Но такого рода изображения приводят к тому, что автор их в СССР, наравне со своими героями, получает — несмотря на свои великие усилия БЕССТРАСТНО СТАТЬ НАД КРАСНЫМИ И БЕЛЫМИ — аттестат белогвардейца-врага, а получив его, как всякий понимает, может считать себя конченым человеком в СССР.
...Погибли не только мои прошлые произведения, но и настоящие, и все будущие. И лично я, своими руками, бросил в печку черновик романа о дьяволе, черновик комедии и начало второго романа «Театр».
Все мои вещи безнадёжны...
Я прошу Советское Правительство принять во внимание, что я не политический деятель, а литератор, и что всю мою продукцию я отдал советской сцене...
Я прошу принять во внимание, что невозможность писать равносильна для меня погребению заживо...
Я обращаюсь к гуманности Советской власти и прошу меня, писателя, который не может быть полезен у себя в отечестве, великодушно отпустить на свободу.
Если же и то, что я написал, неубедительно и меня обрекут на пожизненное молчание в СССР, я прошу Советское Правительство дать мне работу по специальности и командировать меня в театр на работу в качестве штатного режиссёра...
Я предлагаю СССР совершенно честного, без всякой тени вредительства, специалиста-режиссёра и актёра, который берётся добросовестно ставить любую пьесу, начиная с шекспировских пьес и вплоть до пьес сегодняшнего дня...

**ИСХОДНЫЕ ДАННЫЕ:**

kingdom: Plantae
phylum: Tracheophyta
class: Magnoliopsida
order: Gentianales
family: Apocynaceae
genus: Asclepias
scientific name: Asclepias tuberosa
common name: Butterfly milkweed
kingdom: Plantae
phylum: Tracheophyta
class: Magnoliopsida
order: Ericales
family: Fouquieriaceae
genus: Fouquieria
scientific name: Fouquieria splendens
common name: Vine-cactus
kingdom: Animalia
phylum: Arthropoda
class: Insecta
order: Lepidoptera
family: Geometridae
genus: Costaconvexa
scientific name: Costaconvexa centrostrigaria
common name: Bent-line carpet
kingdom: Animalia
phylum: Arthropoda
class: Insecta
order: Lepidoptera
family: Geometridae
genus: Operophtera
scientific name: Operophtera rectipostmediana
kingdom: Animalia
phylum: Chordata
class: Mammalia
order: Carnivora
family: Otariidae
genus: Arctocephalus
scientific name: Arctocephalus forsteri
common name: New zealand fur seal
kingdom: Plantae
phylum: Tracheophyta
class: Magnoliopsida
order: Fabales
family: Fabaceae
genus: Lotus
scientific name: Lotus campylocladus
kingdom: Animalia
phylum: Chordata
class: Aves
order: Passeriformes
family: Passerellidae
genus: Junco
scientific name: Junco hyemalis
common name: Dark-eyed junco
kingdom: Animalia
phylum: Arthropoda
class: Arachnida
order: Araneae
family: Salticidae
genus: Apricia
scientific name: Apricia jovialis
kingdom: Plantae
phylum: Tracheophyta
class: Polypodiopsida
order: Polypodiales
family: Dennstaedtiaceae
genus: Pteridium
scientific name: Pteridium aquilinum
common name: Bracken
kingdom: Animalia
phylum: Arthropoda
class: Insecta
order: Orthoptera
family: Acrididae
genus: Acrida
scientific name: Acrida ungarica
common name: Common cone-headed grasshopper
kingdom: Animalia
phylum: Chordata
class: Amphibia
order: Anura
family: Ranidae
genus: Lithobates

**НАБОР ЗАДАНИЙ:**
A) Перепечатайте без изменений фрагмент текста для чтения, который открывается словами "Я обращаюсь к" и завершается словами "качестве штатного режиссёра...".
B) Как, согласно тексту для чтения, называется второй роман, начало которого было брошено в печку?
Для ответов используйте только текст для чтения.

**ОТВЕТЫ ПО ЗАДАНИЯМ:**
A)
Я обращаюсь к гуманности Советской власти и прошу меня, писателя, который не может быть полезен у себя в отечестве, великодушно отпустить на свободу.
Если же и то, что я написал, неубедительно и меня обрекут на пожизненное молчание в СССР, я прошу Советское Правительство дать мне работу по специальности и командировать меня в театр на работу в качестве штатного режиссёра...

B) Второй роман называется «Театр».